Hard Money Loans 101: What Every Flipper Needs to Know

Hard money lending is the primary financing vehicle for fix-and-flip deals. Here's how it works and what to watch for.


Hard money loans are short-term, asset-based loans secured by the property being purchased. Unlike traditional mortgages, they're issued by private lenders or funds and are evaluated primarily on the deal's merit rather than the borrower's creditworthiness.

Typical terms include 12-18 month durations, interest rates between 10-15%, origination fees of 1-3 points, and loan-to-value (LTV) ratios of 65-75% of the purchase price or 65-70% of the ARV. Some lenders also provide renovation funding, disbursed in draws as work is completed.

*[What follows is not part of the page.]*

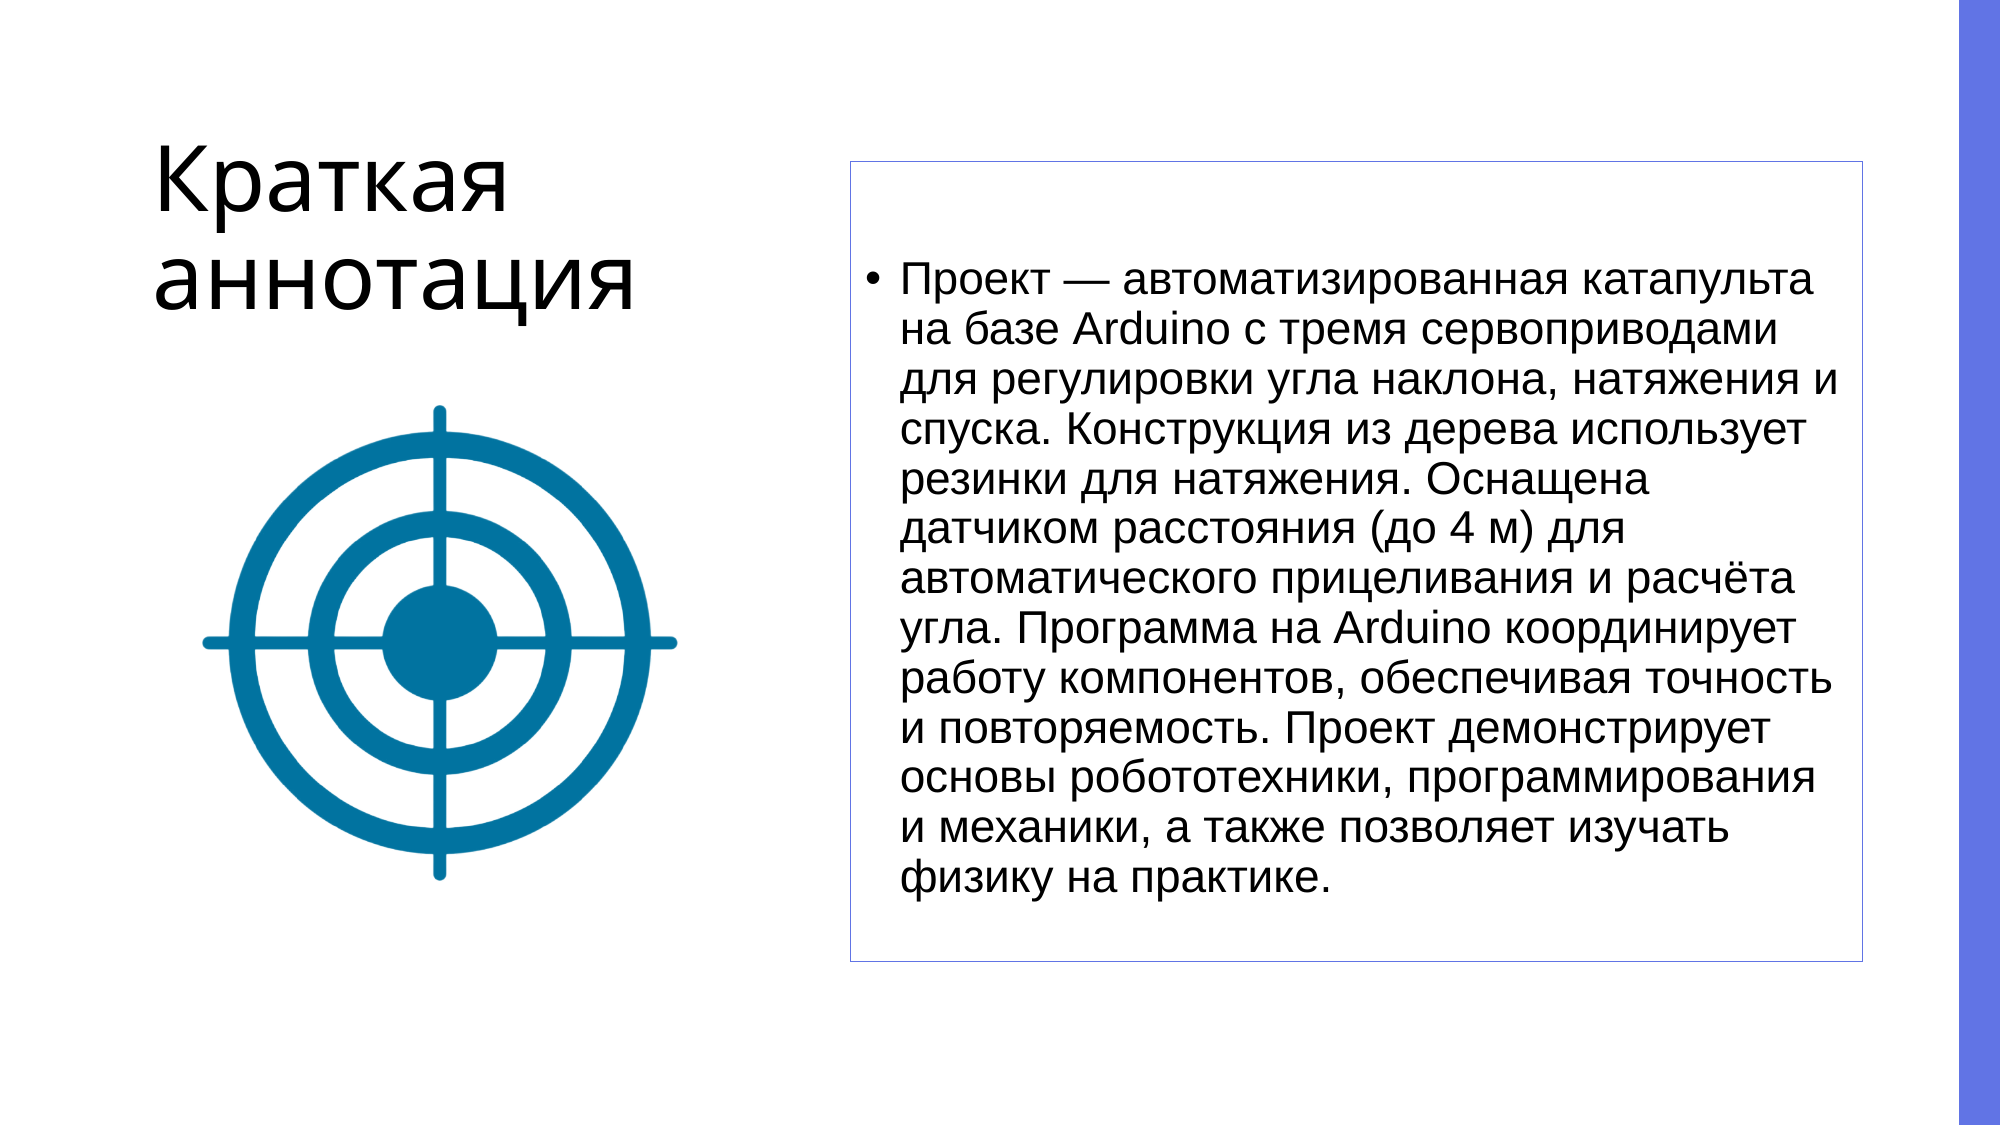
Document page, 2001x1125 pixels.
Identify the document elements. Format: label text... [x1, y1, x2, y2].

The speed of hard money is its greatest advantage — closings can happen in 7-14 days compared to 30-45 for conventional loans. This speed is critical in competitive markets where cash-like offers win deals.

When evaluating hard money lenders, look beyond the headline rate. Factor in points, draw fees, extension penalties, prepayment terms, and the lender's track record of actually funding deals on time. A lender who's 2% cheaper but takes 3 weeks longer to close will cost you deals.

For lenders, accurate property valuations are essential for risk management. A reliable ARV ensures the collateral supports the loan amount, which is why many hard money firms are turning to AI-powered valuation platforms for their underwriting process.